There is no denying the fact we live in a data-driven society. Information sharing is connecting and changing almost every industry, and our education system is no exception.
In 2002, the Education Sciences Reform Act (ESRA) was enacted to update and improve how we could leverage education research to better serve our nation’s schools.
While ESRA was necessary to reform education research to better inform what is working in schools, the law may not be working as well as Congress wanted or intended.
In fact, a 2013 Government Accountability Office (GAO) study found weaknesses in the law, specifically significant delays in the distribution of research available to educators.
States and local school districts rely on timely education research to identify best practices from across the country in order to build a better learning environment, and we need to ensure this research is delivering the results our schools need.
The data collected by schools is essential for understanding what is working, and it allows for a more open conversation between schools and parents about strategies that work for our students.
While technology has allowed information to be at our fingertips, and has made our lives more connected, such a change comes with significant privacy concerns.
Americans are apprehensive, with good reason, that personal information such as personal finances and medical records are susceptible to hacking.
Our students’ educational information covers all of these areas and more, and it is vital that we do all that we can to keep this information safe.
When we think of educational information, we may only think of grades, test scores, and course lists, but there is so much more that is associated with a student’s personal record.
As a father of two young boys, I understand first hand the importance of keeping our children's records safe and secure.

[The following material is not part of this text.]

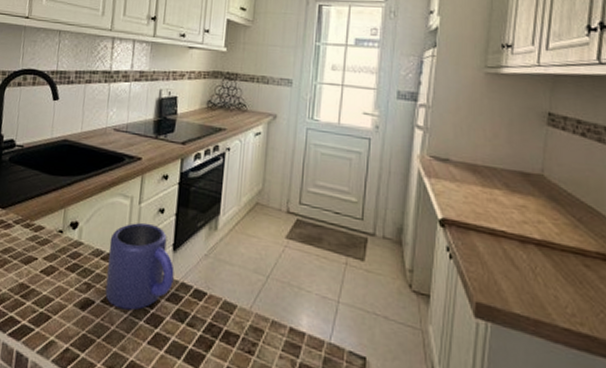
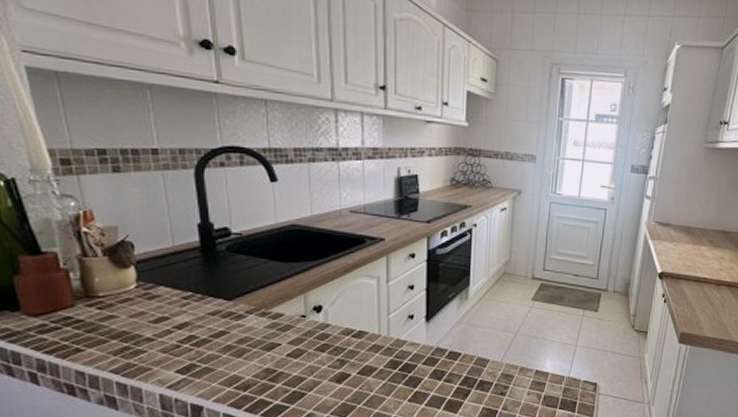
mug: present [105,222,175,311] -> none [359,299,429,377]

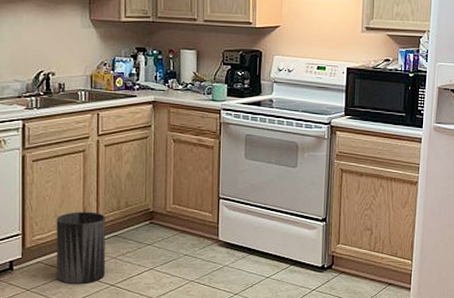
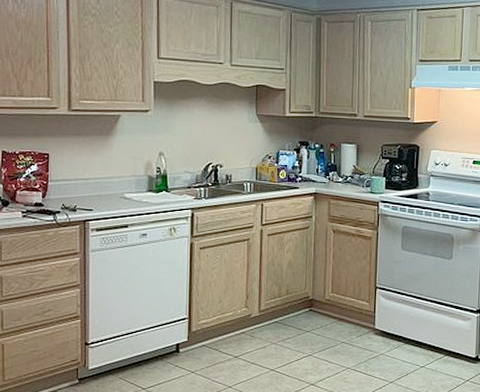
trash can: present [56,212,105,284] -> none [219,298,267,368]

When Congress passed the Family Educational Rights and Privacy Act (FERPA) in 1974 to protect student privacy, the Internet didn’t exist.
As we continue to see technology play a key role in how we conduct educational research, it is time for Congress to have a serious discussion on whether or not FERPA is keeping all student information safe.
Our hearing today will focus on how we can strike the right balance between leveraging education research for our students, while ensuring their information is private and secure.
We have gathered a diverse group of witnesses who will give us their own perspectives on the effectiveness of both ESRA and FERPA, and we look forward to hearing their stories.
Education research can a powerful tool to help our students, but that information should not come at the cost of a student’s private and personal information. I look forward to our discussion of these issues today.